▶ [EXERCISE GOAL]
Copy the rows below without alteration, from the very first one down to and including the line containing "சந்தையையும்".

▶ [GIVEN DATA]
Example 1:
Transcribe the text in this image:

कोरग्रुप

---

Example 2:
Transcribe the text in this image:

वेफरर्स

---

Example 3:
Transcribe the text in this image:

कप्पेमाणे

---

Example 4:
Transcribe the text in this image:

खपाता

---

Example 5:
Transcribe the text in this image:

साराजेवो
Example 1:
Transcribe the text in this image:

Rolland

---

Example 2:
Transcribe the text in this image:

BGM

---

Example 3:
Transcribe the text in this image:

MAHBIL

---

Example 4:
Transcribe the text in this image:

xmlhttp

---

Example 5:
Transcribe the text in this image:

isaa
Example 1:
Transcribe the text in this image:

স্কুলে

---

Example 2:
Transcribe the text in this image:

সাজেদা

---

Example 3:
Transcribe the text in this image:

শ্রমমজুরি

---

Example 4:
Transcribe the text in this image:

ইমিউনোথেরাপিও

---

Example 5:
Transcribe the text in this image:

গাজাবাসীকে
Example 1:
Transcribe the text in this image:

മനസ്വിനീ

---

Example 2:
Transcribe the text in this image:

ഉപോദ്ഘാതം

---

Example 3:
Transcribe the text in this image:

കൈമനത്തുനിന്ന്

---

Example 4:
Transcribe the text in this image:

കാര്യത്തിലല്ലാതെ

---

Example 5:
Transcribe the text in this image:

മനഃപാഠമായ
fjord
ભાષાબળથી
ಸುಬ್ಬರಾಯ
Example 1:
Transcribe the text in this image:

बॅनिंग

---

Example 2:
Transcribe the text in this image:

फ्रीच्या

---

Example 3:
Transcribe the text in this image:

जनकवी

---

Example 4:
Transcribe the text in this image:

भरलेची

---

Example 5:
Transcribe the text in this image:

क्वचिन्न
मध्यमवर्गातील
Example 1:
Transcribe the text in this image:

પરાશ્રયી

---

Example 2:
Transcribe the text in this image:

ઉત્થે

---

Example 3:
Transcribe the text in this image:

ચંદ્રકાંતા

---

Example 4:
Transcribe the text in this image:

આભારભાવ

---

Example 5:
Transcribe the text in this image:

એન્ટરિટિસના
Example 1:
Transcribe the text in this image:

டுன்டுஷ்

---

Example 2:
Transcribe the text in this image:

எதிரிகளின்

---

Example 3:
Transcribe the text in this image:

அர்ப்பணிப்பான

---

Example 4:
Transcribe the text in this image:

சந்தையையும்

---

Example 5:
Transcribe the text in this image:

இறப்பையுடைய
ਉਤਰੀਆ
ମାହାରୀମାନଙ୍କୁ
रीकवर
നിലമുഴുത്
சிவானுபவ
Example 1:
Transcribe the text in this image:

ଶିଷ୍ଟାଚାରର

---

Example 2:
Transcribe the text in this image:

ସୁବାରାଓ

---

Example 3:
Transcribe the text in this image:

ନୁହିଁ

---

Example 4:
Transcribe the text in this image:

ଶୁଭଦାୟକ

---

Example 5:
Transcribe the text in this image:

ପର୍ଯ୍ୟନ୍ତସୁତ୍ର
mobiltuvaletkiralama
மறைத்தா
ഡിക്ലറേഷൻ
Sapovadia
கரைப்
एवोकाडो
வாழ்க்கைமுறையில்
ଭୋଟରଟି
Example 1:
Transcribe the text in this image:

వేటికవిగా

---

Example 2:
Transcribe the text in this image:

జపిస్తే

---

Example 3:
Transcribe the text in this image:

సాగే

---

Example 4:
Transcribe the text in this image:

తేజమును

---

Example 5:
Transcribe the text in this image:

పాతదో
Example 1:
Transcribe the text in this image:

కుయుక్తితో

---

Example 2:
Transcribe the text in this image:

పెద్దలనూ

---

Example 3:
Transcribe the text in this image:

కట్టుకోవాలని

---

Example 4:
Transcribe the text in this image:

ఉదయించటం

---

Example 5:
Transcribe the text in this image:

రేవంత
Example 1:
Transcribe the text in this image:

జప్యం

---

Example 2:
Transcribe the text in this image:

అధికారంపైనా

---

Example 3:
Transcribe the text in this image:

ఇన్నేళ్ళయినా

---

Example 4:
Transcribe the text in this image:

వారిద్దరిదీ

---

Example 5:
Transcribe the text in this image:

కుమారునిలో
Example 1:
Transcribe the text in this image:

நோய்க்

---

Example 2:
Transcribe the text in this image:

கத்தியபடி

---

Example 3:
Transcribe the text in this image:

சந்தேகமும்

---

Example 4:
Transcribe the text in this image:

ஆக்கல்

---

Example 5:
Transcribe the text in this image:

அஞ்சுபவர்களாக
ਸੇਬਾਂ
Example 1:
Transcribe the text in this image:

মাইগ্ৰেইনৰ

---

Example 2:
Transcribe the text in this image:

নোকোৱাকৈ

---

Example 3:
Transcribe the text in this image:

▶ [CORRECT RESPONSE]
Example 1:
Transcribe the text in this image:

कोरग्रुप

---

Example 2:
Transcribe the text in this image:

वेफरर्स

---

Example 3:
Transcribe the text in this image:

कप्पेमाणे

---

Example 4:
Transcribe the text in this image:

खपाता

---

Example 5:
Transcribe the text in this image:

साराजेवो
Example 1:
Transcribe the text in this image:

Rolland

---

Example 2:
Transcribe the text in this image:

BGM

---

Example 3:
Transcribe the text in this image:

MAHBIL

---

Example 4:
Transcribe the text in this image:

xmlhttp

---

Example 5:
Transcribe the text in this image:

isaa
Example 1:
Transcribe the text in this image:

স্কুলে

---

Example 2:
Transcribe the text in this image:

সাজেদা

---

Example 3:
Transcribe the text in this image:

শ্রমমজুরি

---

Example 4:
Transcribe the text in this image:

ইমিউনোথেরাপিও

---

Example 5:
Transcribe the text in this image:

গাজাবাসীকে
Example 1:
Transcribe the text in this image:

മനസ്വിനീ

---

Example 2:
Transcribe the text in this image:

ഉപോദ്ഘാതം

---

Example 3:
Transcribe the text in this image:

കൈമനത്തുനിന്ന്

---

Example 4:
Transcribe the text in this image:

കാര്യത്തിലല്ലാതെ

---

Example 5:
Transcribe the text in this image:

മനഃപാഠമായ
fjord
ભાષાબળથી
ಸುಬ್ಬರಾಯ
Example 1:
Transcribe the text in this image:

बॅनिंग

---

Example 2:
Transcribe the text in this image:

फ्रीच्या

---

Example 3:
Transcribe the text in this image:

जनकवी

---

Example 4:
Transcribe the text in this image:

भरलेची

---

Example 5:
Transcribe the text in this image:

क्वचिन्न
मध्यमवर्गातील
Example 1:
Transcribe the text in this image:

પરાશ્રયી

---

Example 2:
Transcribe the text in this image:

ઉત્થે

---

Example 3:
Transcribe the text in this image:

ચંદ્રકાંતા

---

Example 4:
Transcribe the text in this image:

આભારભાવ

---

Example 5:
Transcribe the text in this image:

એન્ટરિટિસના
Example 1:
Transcribe the text in this image:

டுன்டுஷ்

---

Example 2:
Transcribe the text in this image:

எதிரிகளின்

---

Example 3:
Transcribe the text in this image:

அர்ப்பணிப்பான

---

Example 4:
Transcribe the text in this image:

சந்தையையும்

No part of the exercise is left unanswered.